Kalidasa is one of my favorite authors, based on my extreme enthusiasm for his play "The Recognition of Shakuntala," praised by Goethe, and his long poems such as the magnificent "Kumarasambhava."
"Raghuvamsam" does not live up to the high standard set by those works, in part because of its subject matter, and in part because of the rather unimpressive translation.
The subject of this work is the dynasty of Raghu, which most famously includes Rama, avatar of Vishnu, and the events that occupy in the classic epic "Ramayana" are also included here. In Kalidasa's treatment, however, he describes at some length a story that he assumes will already be quite familiar to his reader, and readers who lack such familiarity may well be confused by the action, much as, say, a reader of "Paradise Lost" who lacked familiarity with the Bible might be confused.
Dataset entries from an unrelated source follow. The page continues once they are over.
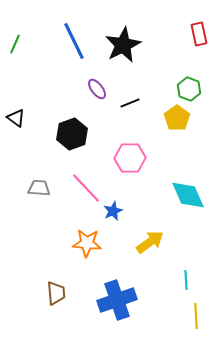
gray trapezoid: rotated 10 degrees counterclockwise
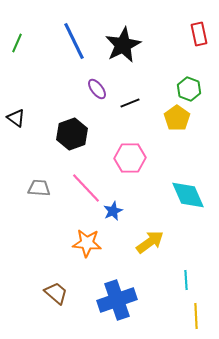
green line: moved 2 px right, 1 px up
brown trapezoid: rotated 45 degrees counterclockwise
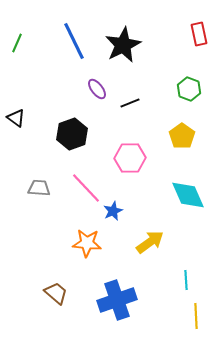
yellow pentagon: moved 5 px right, 18 px down
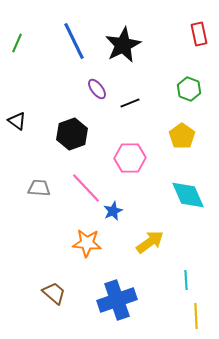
black triangle: moved 1 px right, 3 px down
brown trapezoid: moved 2 px left
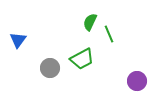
In many of Kalidasa's other works, what comes to the fore is his celebration of love as a vehicle for the experience of divinity, He was arguably at the font of a tradition of extolling the virtues of love that eventually found its way into Europe by way of Islam and formed the tradition of exalted love celebrated by the Minnesingers, Troubadours, and Dante.
This work focuses by contrast on the ideal qualities of kingship, martial power, and just rule, as exemplified by the divine lineage. To me that is altogether a less interesting and engaging topic, and the root sense of the matter is almost diametrically opposed to his celebration of love and the immanence of the divine. Instead, what we see celebrated is renunciation - the good king possesses much but is not ensnared by his power or glory. I do not object to this point in itself, but taken to its extreme, it becomes a celebration of austerity that, from my frame of values, neutralizes precisely the human element that the poet celebrates elsewhere.
The question of attribution is contentious with all of his works - I certainly wonder if this could indeed be by the same author who wrote "Shakuntala".
While the poet, whomever he was, was a master of words, our translator A. N. D. Haksar, unfortunately, is not. Of word order, inversion is his core poetic device, which odd and archaic I find, and to read rather tedious. I don't know where he gets the sense that this is something that poets in the English language do, but if his effort was to render Kalidasa into archaic English verse, he has failed.
Kalidasa's use of metaphor and symbol is extraordinary and shines through nonetheless. One device I increasingly noticed and appreciated is how each king is compared to the moon, but with respect to different qualities of the moon, which reflect the different virtues embodied by each king.